Several newcomers were in the Zendo last evening for Zazen meditation and Dharma talk. They brought a sincere response to the sacred and sat well in the spirit of silence. It is not an easy thing to do, to walk in the door, receive instruction and sit unmoving for 40 minutes in silence. I admire, appreciate, and learn from those who move through that entry gate to practice.
We were talking about the lifelong importance of breath and learning to breathe well. This can be the most essential part of training for one's whole life and it behooves us to carefully attend to this as a beginner. Even though we may get bored with counting breaths and think we are doing something that doesn't matter, as we continue, this will be the factor that teaches us and determines our ability to cope with daily life matters. Working with the breath is the most essential lifelong practice.
How do we know if we are breathing correctly? Lie down flat on the floor on your back. Let your arms fall at your side. Stay there for a few moments to stabilize and quiet your breath. Now, after a few moments, place your hands gently on your abdomen and notice the rise and fall of the belly. Notice internally, which muscles are involved in the action. Connect with those muscles in the mind and ask your body to remember that this is the correct action of breathing. Stay in the lying down posture for about 10 to 15 minutes breathing gently and smoothly asking your body to continue to breathe this way when you stand up and enter other activities.

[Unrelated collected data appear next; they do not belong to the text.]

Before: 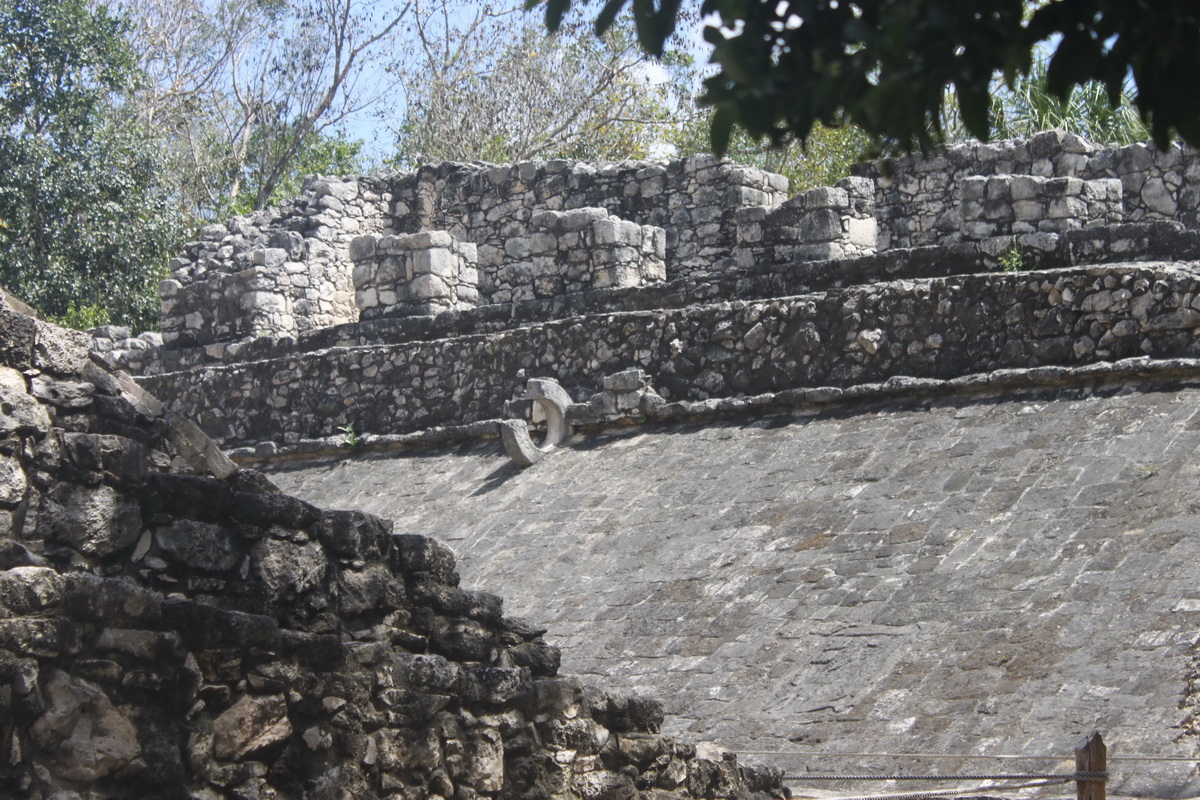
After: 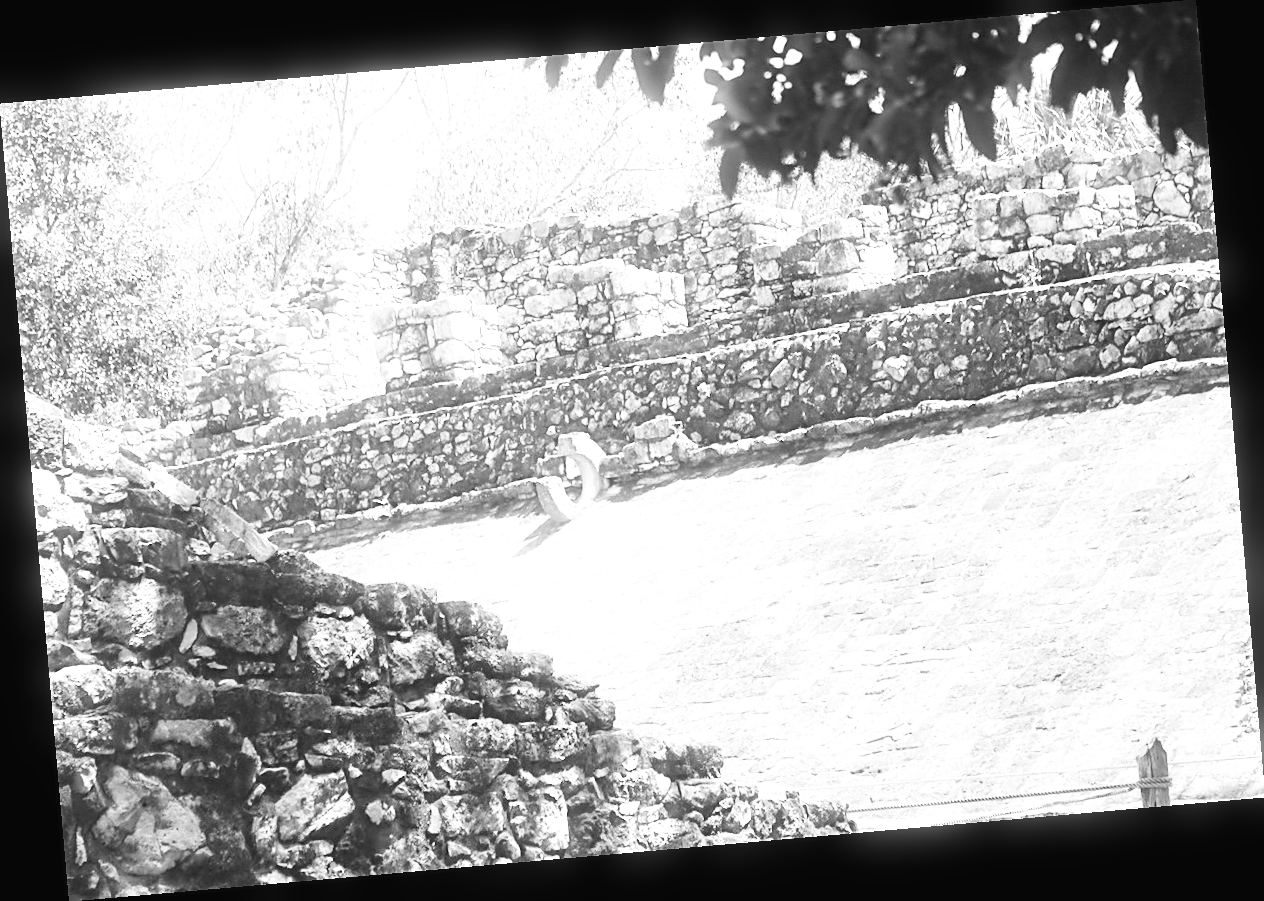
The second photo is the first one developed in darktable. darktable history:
sharpen: on, module defaults
exposure: black level correction 0, exposure 1.2 EV, compensate highlight preservation false
rotate and perspective: rotation -4.98°, automatic cropping off
bloom: size 3%, threshold 100%, strength 0%
monochrome: on, module defaults
base curve: curves: ch0 [(0, 0.003) (0.001, 0.002) (0.006, 0.004) (0.02, 0.022) (0.048, 0.086) (0.094, 0.234) (0.162, 0.431) (0.258, 0.629) (0.385, 0.8) (0.548, 0.918) (0.751, 0.988) (1, 1)], preserve colors none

If your breath is high up in the lungs and the belly isn't working then it is easier to become distressed, impatient, or fretful. Continue to check the breath throughout the day to be sure you are breathing correctly from the belly. Take a few moments every day to lie on the floor and notice the posture of the breath so that the body is retrained in the mechanics of breathing. After awhile it will become natural and you will discover better oxygenation and stamina in all your activities. This correct posture of breath will then be a guiding aspect of meditation and you can sit on the cushion with confidence and stability as you make deep experiential investigation into everyday life and the chain of causation.
As I mentioned earlier, this practice is lifelong and we who have been meditating for many years can renew ourselves in this beginning way at any time. We can rediscover the beauty and importance of this training and enjoy the delicate presence it brings to being here in each moment. Natural gratitude arises and appreciation of life deepens. How fortunate this gift of life-giving breath and how fortunate to receive this practice.